Ian looked to Robin, waiting for a signal from her in the darkness. “Not yet,” she whispered.
The next several minutes felt like hours. Ian assumed they were waiting for the man to fall back asleep.
The dogs came back, sniffing each person in turn and then panting happily when Ian and each of the bandits offered head pats and ear scratches. Eventually, though, even Gray and Wolf grew bored and wandered off, likely to return to their favorite sleeping spot.
Finally, Robin stood from her crouched position and peaked around the corner of the house.
Ian followed suit, ignoring the protest in his legs as his frozen muscles reawakened.
Robin motioned for Nele to follow her around the corner and onto the wooden porch.
Ian, Lane, Ulli, Jette, and Rigelt left the hiding place but remained near the corner of the building, awaiting further direction from Robin.
Nele moved quietly against the back wall of the house, testing the two windows that sat on either side of the back door. Choosing the closer of the windows—the one with the glow—Nele pulled some sort of tool from the pouch at her belt. To Ian, it looked like a firm string, perhaps similar to a waxed bowstring, that had a small dowel attached to one end.
After sliding the string under the windowpane, Nele worked it back and forth. The night was so quiet that Ian could hear a distinct click when the tool accomplished its job. Nele pushed against the paned glass.
Robin, standing behind her, grabbed the glass and held it open while Nele deftly slipped inside.
Moments later, the back door swung open.
Robin gently closed the window, then motioned for the rest of them to follow her through the door.
Ian, entering last, barely saw Robin disappear through a small door at the opposite end of what was indeed a kitchen. The room was much smaller than the kitchen at Lockwood. While the reeve’s home was larger than any other in the village, it was still only half the size of the remote manor of Lady Lockwood. Ian walked past the large stone fireplace, which gleamed red with banked coals for the night, and stepped through the doorway after Robin.
She stood on the bottom step of a narrow staircase. In front of her, Nele unwrapped an apple-sized piece of glowing Majis glass to illuminate the small cellar around her. The four walls of the cellar were lined with wooden shelves.
And each of the shelves was bursting with food.
Ian instantly noted the stark contrast of these shelves with the Lockwood larder he had seen a few days prior.
The wall to his left contained baskets overflowing with winter vegetables and the few fruits that would survive for a whole season or more in the right conditions. The far wall held wax-covered cheese wheels, dried meats, and sawdust-covered eggs. The final wall, to his right, was completely filled with familiar jars of preserved fruits, small barrels of brined vegetables, and cloth sacks of dried beans.
It was enough food to feed several families for an entire season.
“Here is our answer,” Ian said, standing on the stair above Robin as anger coursed through his body. “You do not even need me to count supplies.”
Robin did not appear to have even heard him.
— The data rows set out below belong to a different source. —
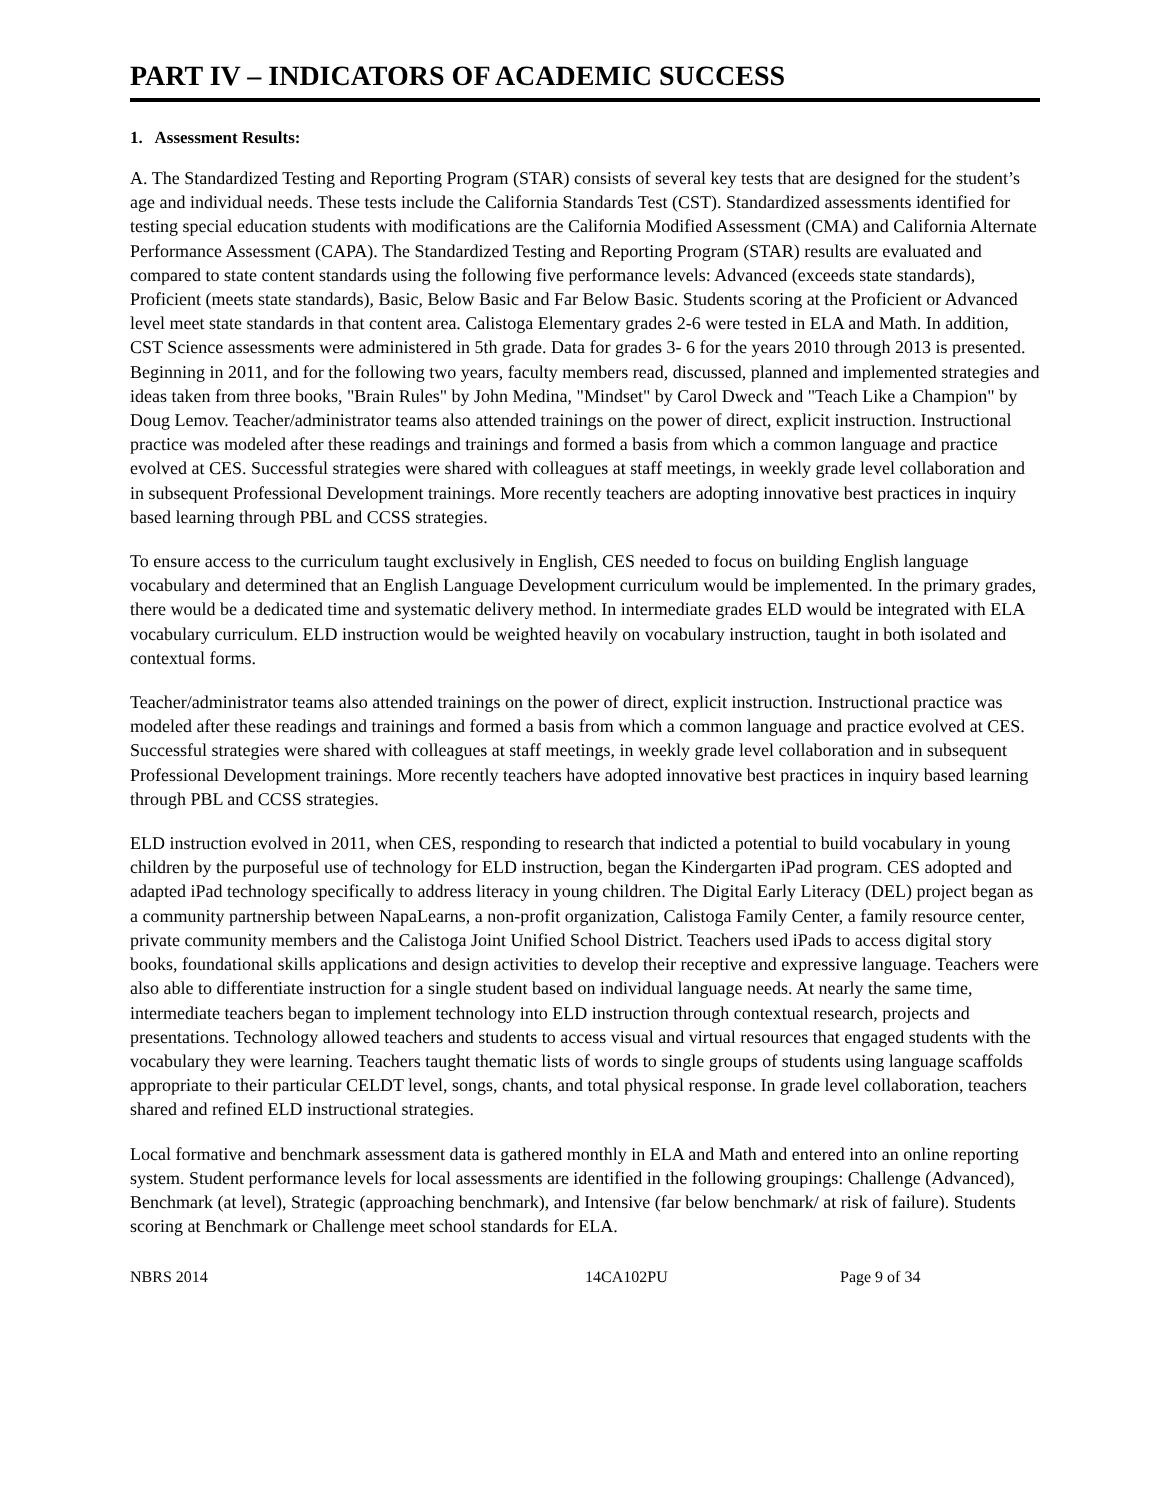PART IV – INDICATORS OF ACADEMIC SUCCESS
1. Assessment Results:
A. The Standardized Testing and Reporting Program (STAR) consists of several key tests that are designed for the student’s age and individual needs. These tests include the California Standards Test (CST). Standardized assessments identified for testing special education students with modifications are the California Modified Assessment (CMA) and California Alternate Performance Assessment (CAPA). The Standardized Testing and Reporting Program (STAR) results are evaluated and compared to state content standards using the following five performance levels: Advanced (exceeds state standards), Proficient (meets state standards), Basic, Below Basic and Far Below Basic. Students scoring at the Proficient or Advanced level meet state standards in that content area. Calistoga Elementary grades 2-6 were tested in ELA and Math. In addition, CST Science assessments were administered in 5th grade. Data for grades 3- 6 for the years 2010 through 2013 is presented. Beginning in 2011, and for the following two years, faculty members read, discussed, planned and implemented strategies and ideas taken from three books, "Brain Rules" by John Medina, "Mindset" by Carol Dweck and "Teach Like a Champion" by Doug Lemov. Teacher/administrator teams also attended trainings on the power of direct, explicit instruction. Instructional practice was modeled after these readings and trainings and formed a basis from which a common language and practice evolved at CES. Successful strategies were shared with colleagues at staff meetings, in weekly grade level collaboration and in subsequent Professional Development trainings. More recently teachers are adopting innovative best practices in inquiry based learning through PBL and CCSS strategies.
To ensure access to the curriculum taught exclusively in English, CES needed to focus on building English language vocabulary and determined that an English Language Development curriculum would be implemented. In the primary grades, there would be a dedicated time and systematic delivery method. In intermediate grades ELD would be integrated with ELA vocabulary curriculum. ELD instruction would be weighted heavily on vocabulary instruction, taught in both isolated and contextual forms.
Teacher/administrator teams also attended trainings on the power of direct, explicit instruction. Instructional practice was modeled after these readings and trainings and formed a basis from which a common language and practice evolved at CES. Successful strategies were shared with colleagues at staff meetings, in weekly grade level collaboration and in subsequent Professional Development trainings. More recently teachers have adopted innovative best practices in inquiry based learning through PBL and CCSS strategies.
ELD instruction evolved in 2011, when CES, responding to research that indicted a potential to build vocabulary in young children by the purposeful use of technology for ELD instruction, began the Kindergarten iPad program. CES adopted and adapted iPad technology specifically to address literacy in young children. The Digital Early Literacy (DEL) project began as a community partnership between NapaLearns, a non-profit organization, Calistoga Family Center, a family resource center, private community members and the Calistoga Joint Unified School District. Teachers used iPads to access digital story books, foundational skills applications and design activities to develop their receptive and expressive language. Teachers were also able to differentiate instruction for a single student based on individual language needs. At nearly the same time, intermediate teachers began to implement technology into ELD instruction through contextual research, projects and presentations. Technology allowed teachers and students to access visual and virtual resources that engaged students with the vocabulary they were learning. Teachers taught thematic lists of words to single groups of students using language scaffolds appropriate to their particular CELDT level, songs, chants, and total physical response. In grade level collaboration, teachers shared and refined ELD instructional strategies.
Local formative and benchmark assessment data is gathered monthly in ELA and Math and entered into an online reporting system. Student performance levels for local assessments are identified in the following groupings: Challenge (Advanced), Benchmark (at level), Strategic (approaching benchmark), and Intensive (far below benchmark/ at risk of failure). Students scoring at Benchmark or Challenge meet school standards for ELA.
NBRS 2014 14CA102PU Page 9 of 34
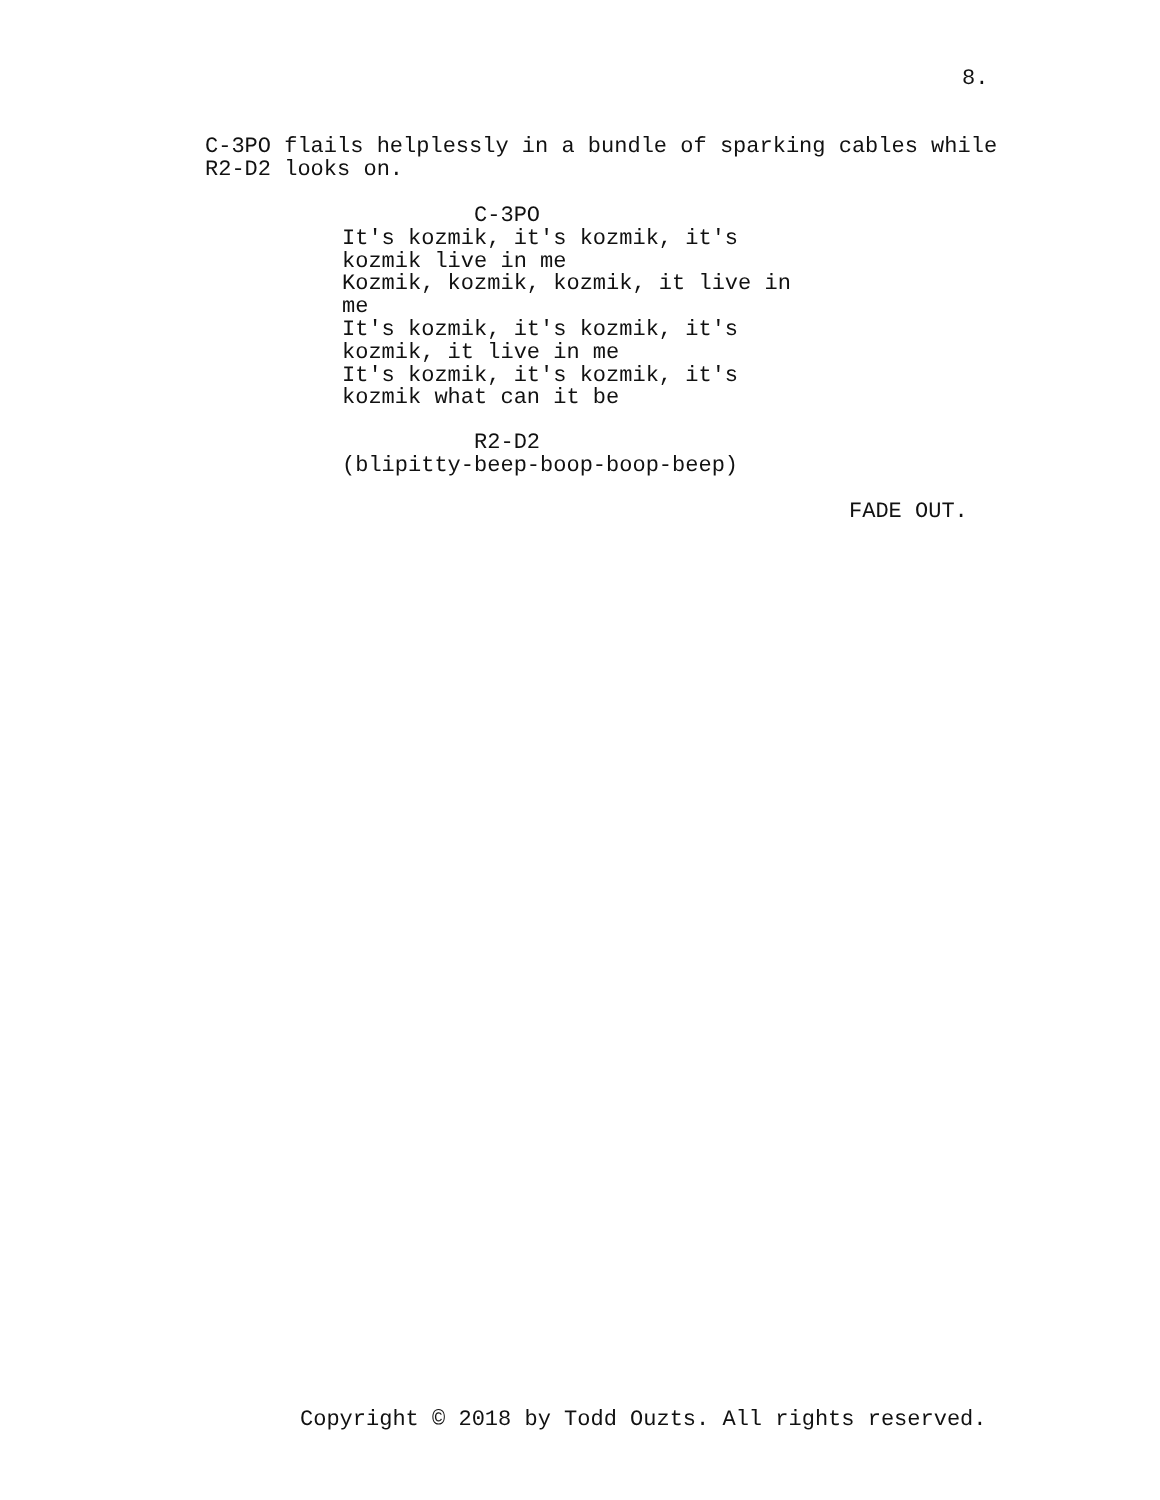8.
C-3PO flails helplessly in a bundle of sparking cables while R2-D2 looks on.
C-3PO It's kozmik, it's kozmik, it's kozmik live in me Kozmik, kozmik, kozmik, it live in me It's kozmik, it's kozmik, it's kozmik, it live in me It's kozmik, it's kozmik, it's kozmik what can it be
R2-D2 (blipitty-beep-boop-boop-beep)
FADE OUT.
Copyright © 2018 by Todd Ouzts. All rights reserved.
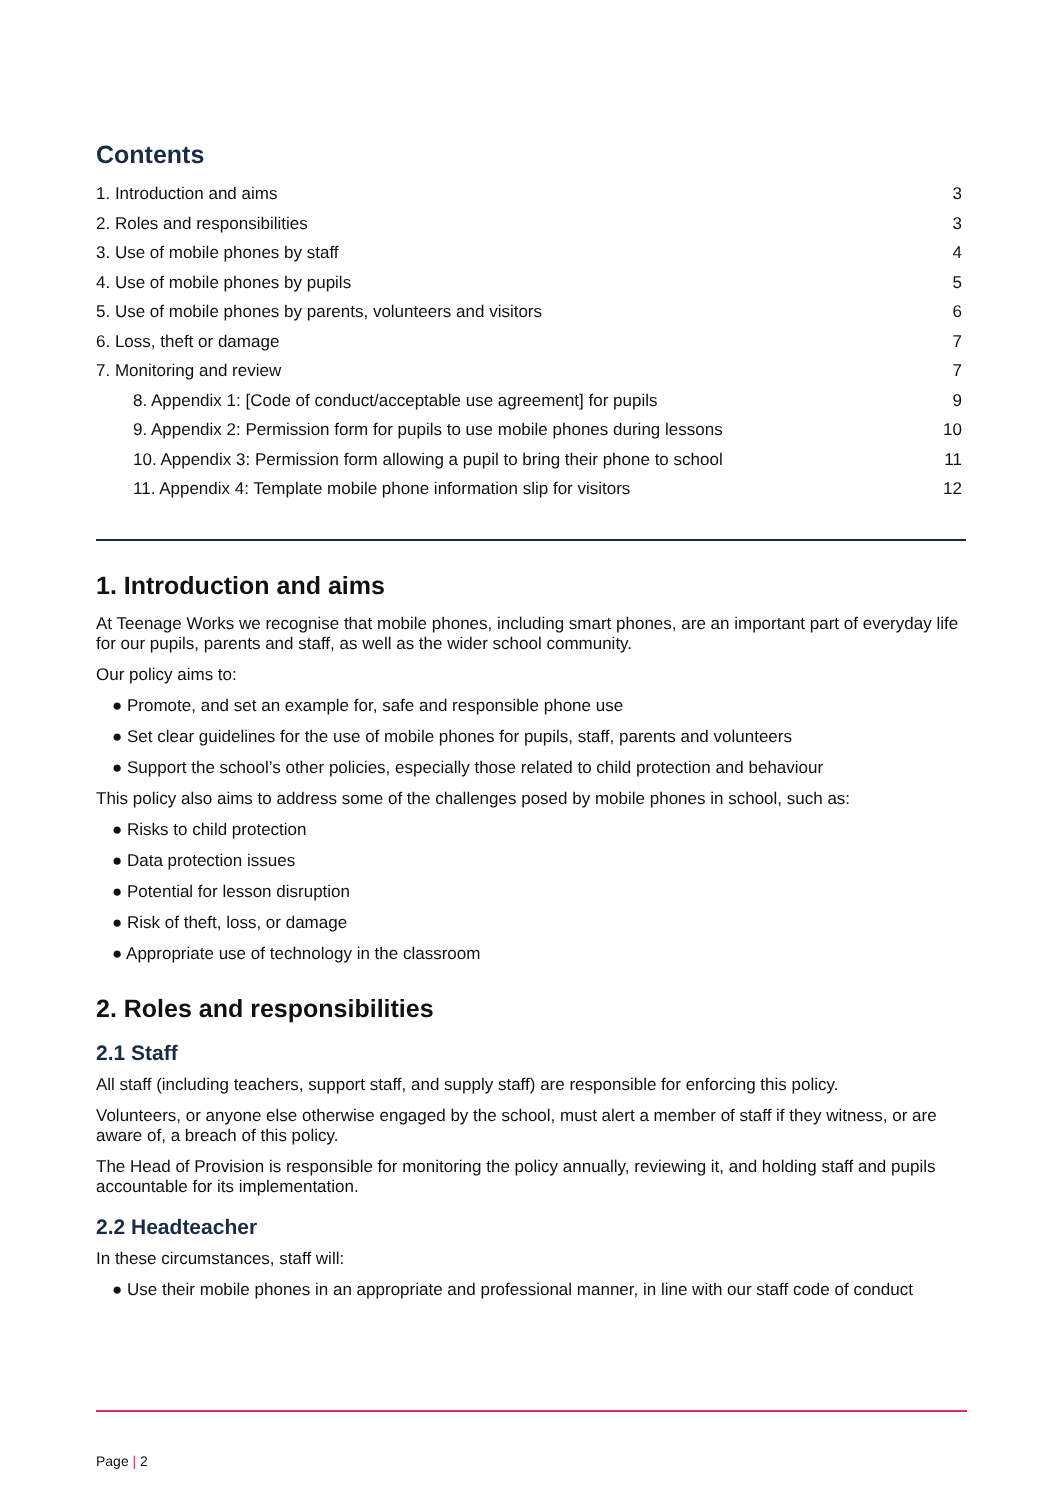Contents
1. Introduction and aims 3
2. Roles and responsibilities 3
3. Use of mobile phones by staff 4
4. Use of mobile phones by pupils 5
5. Use of mobile phones by parents, volunteers and visitors 6
6. Loss, theft or damage 7
7. Monitoring and review 7
8. Appendix 1: [Code of conduct/acceptable use agreement] for pupils 9
9. Appendix 2: Permission form for pupils to use mobile phones during lessons 10
10. Appendix 3: Permission form allowing a pupil to bring their phone to school 11
11. Appendix 4: Template mobile phone information slip for visitors 12
1. Introduction and aims
At Teenage Works we recognise that mobile phones, including smart phones, are an important part of everyday life for our pupils, parents and staff, as well as the wider school community.
Our policy aims to:
● Promote, and set an example for, safe and responsible phone use
● Set clear guidelines for the use of mobile phones for pupils, staff, parents and volunteers
● Support the school’s other policies, especially those related to child protection and behaviour
This policy also aims to address some of the challenges posed by mobile phones in school, such as:
● Risks to child protection
● Data protection issues
● Potential for lesson disruption
● Risk of theft, loss, or damage
● Appropriate use of technology in the classroom
2. Roles and responsibilities
2.1 Staff
All staff (including teachers, support staff, and supply staff) are responsible for enforcing this policy.
Volunteers, or anyone else otherwise engaged by the school, must alert a member of staff if they witness, or are aware of, a breach of this policy.
The Head of Provision is responsible for monitoring the policy annually, reviewing it, and holding staff and pupils accountable for its implementation.
2.2 Headteacher
In these circumstances, staff will:
● Use their mobile phones in an appropriate and professional manner, in line with our staff code of conduct
Page | 2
Her eyes were fixed on some point beyond the wall of the cellar. Even from the narrow view he had of the side of her head, Ian could see the pure, calculated rage in her expression.
For a brief moment, he nearly felt sorry for the reeve. The man was unlikely to survive his next encounter with Robin of Lockwood.
“This is too much for a single household to have taken on their own,” Nele said. “He must have been sending several people to each delivery to pick up as much as possible, then deliver it back here to himself. But what of their own homes? Have their families been starving because he coerced them into this?”
Ian did not know the answer to that question.
Robin still stood on the bottom stair, unmoving.
Taking her shoulders in his hands, Ian gently moved her to the side, stepping around her in the tight space to stand near Nele.
Opening the satchel at his side, he pulled out an empty, folded canvas sack. Then he shook it open and placed it on the stone floor next to his feet.
Reaching over to the right wall, he began to fill his sack with the food that had originally come from Lockwood.
Nele stood over him, handing down one jar at a time as he carefully arranged them. When his pack was full, he tied the top closed and opened another.
“We take as much as we can carry,” Robin said, her voice devoid of the rage that still lined her face. She lifted the heavy, full sack from the ground and carried it up the stairs.
Rigelt and Ulli took her place on the stairs, each carrying up a filled sack until all the empty bags they had brought with them were full.